:: EXERCISE GOAL ::
Include only the line with "- Her Pokemon" and the lines after it, each reproduced exactly as it stands in the entries below.

:: RECORDS SHOWN ::
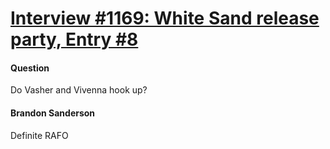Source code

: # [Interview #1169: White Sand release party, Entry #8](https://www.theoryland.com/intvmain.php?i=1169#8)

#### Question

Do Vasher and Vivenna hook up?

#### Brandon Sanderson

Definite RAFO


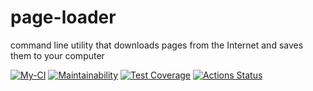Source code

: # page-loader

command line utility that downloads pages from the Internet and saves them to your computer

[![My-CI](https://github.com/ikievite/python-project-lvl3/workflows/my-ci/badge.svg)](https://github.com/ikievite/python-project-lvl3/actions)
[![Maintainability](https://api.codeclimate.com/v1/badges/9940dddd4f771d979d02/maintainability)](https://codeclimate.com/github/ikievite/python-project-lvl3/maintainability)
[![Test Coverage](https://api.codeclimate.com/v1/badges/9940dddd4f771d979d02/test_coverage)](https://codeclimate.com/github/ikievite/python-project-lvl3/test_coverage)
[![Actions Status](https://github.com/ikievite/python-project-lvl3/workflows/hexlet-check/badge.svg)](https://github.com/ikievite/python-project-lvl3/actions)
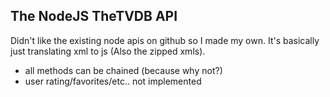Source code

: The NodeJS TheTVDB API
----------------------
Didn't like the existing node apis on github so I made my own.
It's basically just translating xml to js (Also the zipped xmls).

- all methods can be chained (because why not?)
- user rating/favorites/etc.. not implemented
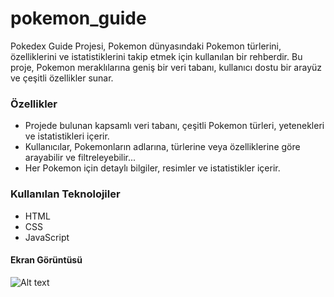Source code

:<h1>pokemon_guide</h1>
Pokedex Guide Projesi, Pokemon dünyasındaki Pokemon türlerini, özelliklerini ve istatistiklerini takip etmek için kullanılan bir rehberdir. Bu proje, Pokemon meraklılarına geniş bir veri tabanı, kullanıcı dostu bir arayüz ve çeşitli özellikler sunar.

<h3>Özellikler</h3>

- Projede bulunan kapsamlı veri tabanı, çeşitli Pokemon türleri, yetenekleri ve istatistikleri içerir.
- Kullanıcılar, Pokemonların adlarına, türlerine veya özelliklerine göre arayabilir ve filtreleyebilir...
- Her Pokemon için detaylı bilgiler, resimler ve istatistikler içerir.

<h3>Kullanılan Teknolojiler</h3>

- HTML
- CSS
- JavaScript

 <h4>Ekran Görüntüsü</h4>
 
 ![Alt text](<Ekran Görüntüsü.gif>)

:: ANSWER TO THIS TASK ::
- Her Pokemon için detaylı bilgiler, resimler ve istatistikler içerir.

<h3>Kullanılan Teknolojiler</h3>

- HTML
- CSS
- JavaScript

 <h4>Ekran Görüntüsü</h4>
 
 ![Alt text](<Ekran Görüntüsü.gif>)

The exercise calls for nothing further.